Purple is probably an easy one.
I posted this to Twitter and it caught some attention, so here’s an interactive version of the map for all of Deschutes County. Click the sidebar at left for a key to the colors. More details below the map.
This map is only a visualization. Want to find the actual names and records behind the colors? Visit dial.deschutes.org.
This is just for fun
As far as analysis goes, this is just a quick preliminary sketch. This only categorizes raw data using the Mailing Address field on county tax records.
Here are some limitations of what we’re looking at:
Tax records are often in the name of a trust or other non-person entity and that can obfuscate where – or who – the actual owner is. Some of the larger California blocks on the map, for example, are development holding companies – building homes on vacant land – and while the company is registered in California, many people involved can be locals. Going in the other direction, an Oregon address on the tax records could be a local entity for a faraway parent company.
I don’t know yet how this compares to other places. Most Bendites have a sense that there are a lot of Californians here, but I haven’t done the analysis yet on whether the stark colors on the map are actually statistically significant, nor have I done a comparative analysis to other towns to see how they stack up. You’ll notice Redmond glows just as much as Bend.
The data is just messy. This is user submitted data. There were typos. Just the state abbreviation for Oregon was variously found as DR, OIR, iOR, ORR, and PR. There are inconsistencies. Bend La Pine Schools was found under more than a dozen different entries, from the cryptic School Dist #1 to a mile long version fully spelled out. This map was just for fun, so I don’t know yet what other horrors await in data validation.
This doesn’t tell us how the land is used. Are those people from Tennessee living in the home or is it a rental? We’d need other datasets to figure out anything more.
How it was made
The first version of this map that I posted is dead simple to recreate in your favorite GIS application.
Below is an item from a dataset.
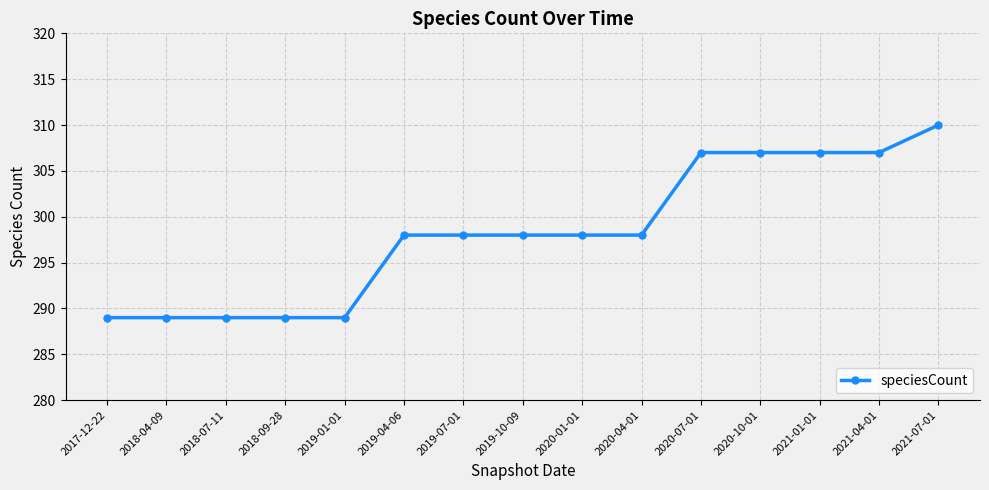

Which has a higher value, 2021-07-01 or 2020-04-01?

2021-07-01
I use QGIS because it is free and reliable.
Download the data from the Deschutes County data portal. This came from Deschutes FGDB gdb, which is the big all-in-one package from the county. If you just want the files to make this, you can use Taxlot (map) and GIS_MAILING (tables).
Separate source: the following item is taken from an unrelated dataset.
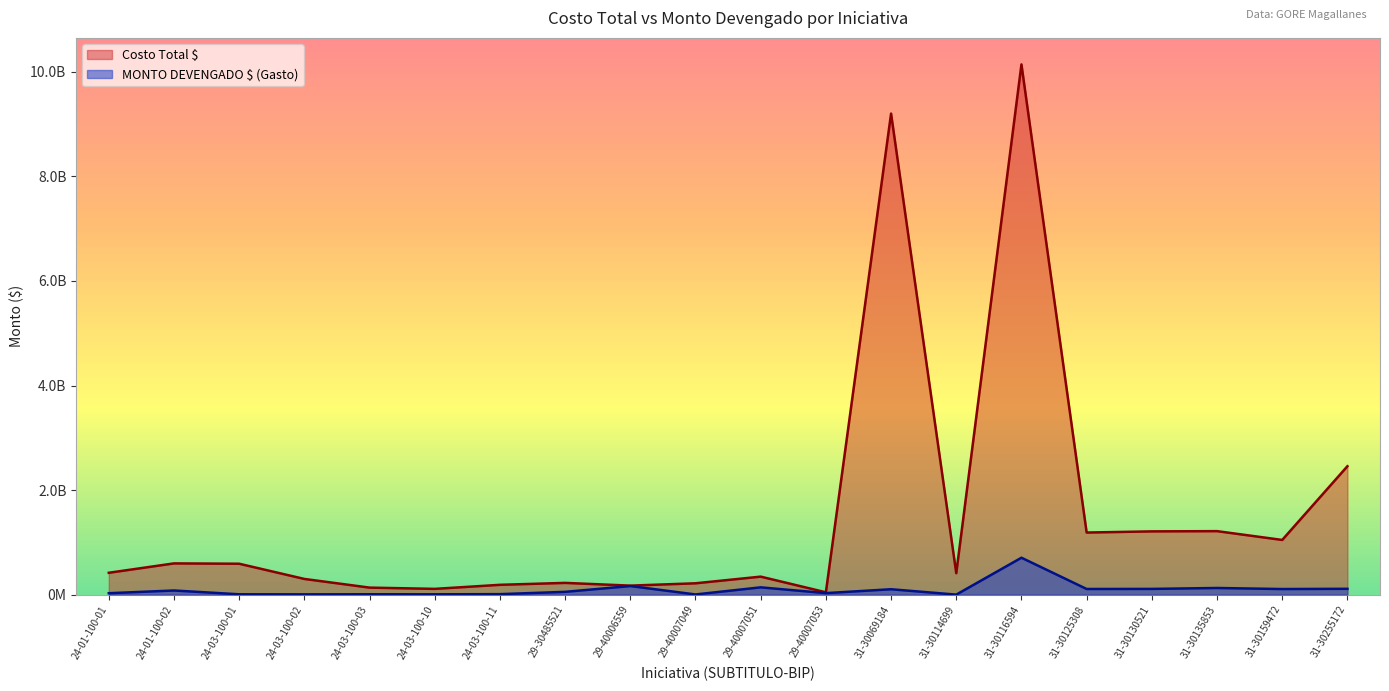

Reading left to right, list all the values displayed in this chart.

Costo Total $: 417926845	597375759	591022328	300046485	134294322	110077392	187638322	224482000	172314000	216733070	344207501	44636900	9200907792	410254712	10141663908	1187545036	1209893295	1214392817	1046006600	2455751669
MONTO DEVENGADO $ (Gasto): 27233101	79221580	6650000	5400000	6835667	6269319	9206904	53312000	164184300	3463650	139480000	28976500	103177515	64412	705874934	107940872	109562362	127119843	106950660	111586959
The first version only changed the color. That’s it. Load the map, “join” the data, and then apply a categorized symbology.
The interactive version above was simplified. I really wanted to create this using D3, but it kept breaking on me. Google My Maps are clunky, but quick to deploy (sorry map nerds). Google has a file size limit, which means I needed to trim some fat. By simplified, I mean I deleted all tax lots with Oregon or null addresses. (Null addresses were mostly federal land – not taxed.) I didn’t want to simplify the geometry (round the corners of shapes on the map), so I also merged a bunch of tax lots for California and Washington. Everything got merged by state in the end.
All of the tax lots were stripped of their individual data. County tax records are public documents. The names of who owns each tax lot on this map, the assessed values, and much more is available at dial.deschutes.org. It was removed from this version only for simplicity.